Washington Reporter: Rep. Tim Walberg lays out agenda as new Education and Workforce Committee chair

April 8, 2025

Rep. Tim Walberg (R., Mich.) is the new chair of the House’s Education and Workforce Committee, but the Michigan lawmaker has spent years on what he wants to ensure is an “A committee” under his watch, he told the Washington Reporter.

And, now that he’s at the helm, he wants to build off of the viral successes led by then-Chairwoman Virginia Foxx (R., N.C.).

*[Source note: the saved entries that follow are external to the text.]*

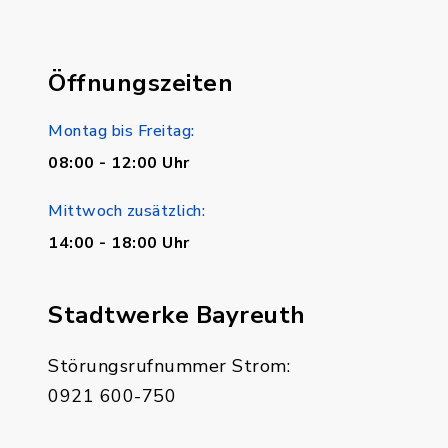
Öffnungszeiten
Montag bis Freitag:
08:00 - 12:00 Uhr
Mittwoch zusätzlich:
14:00 - 18:00 Uhr
Stadtwerke Bayreuth
Störungsrufnummer Strom:
0921 600-750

“This is not just for good TV, radio, and newsprint,” Walberg said during an interview with the Reporter at a public event sponsored by advocacy group Parents Defending Education (PDE). “It's actually to accomplish something. Chairwoman Foxx, in her efforts last term, did yeoman’s effort to achieve that to the point that three college presidents left their offices and other schools began to do significant changes.”

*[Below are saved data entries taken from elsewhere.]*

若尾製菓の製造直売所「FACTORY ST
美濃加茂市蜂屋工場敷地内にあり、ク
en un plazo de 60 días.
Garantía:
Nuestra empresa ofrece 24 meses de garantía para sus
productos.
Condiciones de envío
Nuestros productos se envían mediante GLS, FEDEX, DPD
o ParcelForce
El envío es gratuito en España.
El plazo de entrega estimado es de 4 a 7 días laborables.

Walberg’s committee featured the highest-profile hearings in congressional history last Congress. The blockbuster hearings led to multiple university presidents leaving in disgrace after hundreds of millions of people tuned into clips of the leadership of Harvard, the University of Pennsylvania, and the Massachusetts Institute of Technology embarrassing themselves under oath.

When asked about how the schools are chosen for probing, Walberg said that “we go to those colleges and universities that are the highest profile and that are making the biggest problems.” Now, university presidents know that he’s in charge — and thus far, he hasn’t been caught napping. In one case, he caught a school red-handed in its attempts to hide its DEI programming.

“I've been receiving calls from college presidents, university presidents who are staying in close contact with me and saying, ‘this is what I've just done. What do you think?’ And I remember recently I texted back to the… president of a major university and said, ‘Well done. This is what we want to see.’ Then my staff walked in and handed me a press clipping about that same university just about three minutes later, that said that the DEI program was not actually abolished. I quickly copied off that press clipping and texted it back to this president I’d just given kudos to, and immediately, within less than two minutes, a text came back: ‘I didn't know about that. Will be checking into it now.’ I think that president will be, but that's what we have to keep doing.”